● SET TASK 1
Condense the paragraph of the text on data processing hardware that begins "There are more and more storage systems" into a short bulleted list that keeps its main facts.
● SET TASK 2
In the text on data processing hardware, copy the passage from "Here are some" up to and including "smart memory subsystems.)".

● TEXT TO READ
Data Processing on Modern Hardware Data Processing on Modern Hardware
If you had to design a new database system optimized for the hardware we have today, how would you do it? And what is... Data Processing on Modern Hardware

If you had to design a new database system optimized for the hardware we have today, how would you do it? And what is the new hardware you should care about? This was the topic of a seminar I attended last week in Germany at Dagstuhl.

Here are some thoughts:

  • You can try to offload some of the computation to the graphics processor (GPU). This works well for some tasks (hint: deep learning) but not so well for generic data processing tasks. There is an argument that says that if you have the GPU anyhow, you might as well use it even if it is inefficient. I do not like this argument, especially given how expensive the good GPUs are. (Update: Elias Stehle pointed out to me that GPU memory is growing exponentially which could allow GPUs to serve as smart memory subsystems.)
  • The problem, in general, with heterogeneous data processing systems is that you must, somehow, somewhen, move the data from one place to the other. Moving lots of data is slow and expensive. However, pushing the processing to the data is appealing. So you can do some of the processing within the memory subsystem (processing in memory or PIM) or within the network interface controllers. I really like the idea of applying a filter within the memory subsystem instead of doing it at the CPU level. It is unclear to me at this point whether this can be made into generically useful technology. The challenges are great.
  • There are more and more storage systems, including persistent memory, solid state drives, and so forth. There is expensive fast storage and cheaper and slower storage. How do you decide where to invest your money? Jim Gray’s 5-minute rule is still relevant, though it needs to be updated. What is this 5-minute rule? You would think that slow and inexpensive storage is always cheaper… but being half as fast and half as expensive is no bargain at all! So you always want to be comparing the price per query. Frequent queries justify more expensive but faster storage.
  • There is much talk about FPGAs: programmable hardware that can be more power efficient than generic processors at some tasks. Because you have more control over the hardware, you can do nifty things like make use of all processing units at once in parallel, feed the output of one process directly into another process, and so forth. Of course, though it is used more efficiently, the silicon you have in an FPGA costs more. If your application is a great fit (e.g., signal processing), then it is probably a good idea to go the FPGA route… but it is less obvious to me why data processing, in general, would fit in this case. And if you need to outsource only some of your processing to the FPGA, then you need to pay a price for moving data.

● INFORMATION GIVEN
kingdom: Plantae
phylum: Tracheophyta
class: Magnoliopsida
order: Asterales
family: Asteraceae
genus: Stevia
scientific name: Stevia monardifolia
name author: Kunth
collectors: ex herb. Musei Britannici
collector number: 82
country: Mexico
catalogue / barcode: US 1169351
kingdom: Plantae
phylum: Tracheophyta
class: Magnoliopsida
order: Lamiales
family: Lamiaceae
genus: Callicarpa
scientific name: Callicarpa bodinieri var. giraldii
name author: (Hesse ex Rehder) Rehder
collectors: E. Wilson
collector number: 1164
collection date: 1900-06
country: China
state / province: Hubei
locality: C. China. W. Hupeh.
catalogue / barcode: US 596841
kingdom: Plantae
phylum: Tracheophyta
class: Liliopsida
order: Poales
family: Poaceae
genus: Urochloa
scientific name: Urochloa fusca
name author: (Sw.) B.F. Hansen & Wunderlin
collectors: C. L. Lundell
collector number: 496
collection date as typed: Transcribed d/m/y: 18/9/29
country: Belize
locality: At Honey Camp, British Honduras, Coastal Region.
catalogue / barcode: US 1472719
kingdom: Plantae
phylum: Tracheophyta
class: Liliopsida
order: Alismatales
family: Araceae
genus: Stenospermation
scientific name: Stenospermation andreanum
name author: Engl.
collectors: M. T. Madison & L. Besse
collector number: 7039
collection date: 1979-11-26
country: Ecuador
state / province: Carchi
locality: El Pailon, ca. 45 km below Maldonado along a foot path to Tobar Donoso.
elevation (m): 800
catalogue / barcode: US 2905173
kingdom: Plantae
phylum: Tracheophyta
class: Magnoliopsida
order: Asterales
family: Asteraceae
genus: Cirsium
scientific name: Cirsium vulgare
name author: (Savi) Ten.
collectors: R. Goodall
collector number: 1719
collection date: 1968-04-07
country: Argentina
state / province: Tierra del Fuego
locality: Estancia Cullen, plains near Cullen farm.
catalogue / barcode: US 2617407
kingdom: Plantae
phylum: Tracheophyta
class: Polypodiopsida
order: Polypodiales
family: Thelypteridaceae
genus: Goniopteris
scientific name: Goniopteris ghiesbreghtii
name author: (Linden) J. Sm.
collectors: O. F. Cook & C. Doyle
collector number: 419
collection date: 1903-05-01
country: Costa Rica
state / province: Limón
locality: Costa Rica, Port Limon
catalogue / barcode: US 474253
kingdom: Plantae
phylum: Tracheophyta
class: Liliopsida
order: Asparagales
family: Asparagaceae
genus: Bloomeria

● EXERCISE RESPONSE 1
- The number of storage systems keeps growing and includes persistent memory and solid state drives. Some storage is fast and expensive, and some is cheaper and slower.
- Jim Gray's 5-minute rule still helps decide where to invest, though it needs updating.
- Slow, inexpensive storage is not always cheaper. Being half as fast and half as expensive is no bargain.
- The useful comparison is price per query. Frequent queries justify faster, more expensive storage.

● EXERCISE RESPONSE 2
Here are some thoughts:

  • You can try to offload some of the computation to the graphics processor (GPU). This works well for some tasks (hint: deep learning) but not so well for generic data processing tasks. There is an argument that says that if you have the GPU anyhow, you might as well use it even if it is inefficient. I do not like this argument, especially given how expensive the good GPUs are. (Update: Elias Stehle pointed out to me that GPU memory is growing exponentially which could allow GPUs to serve as smart memory subsystems.)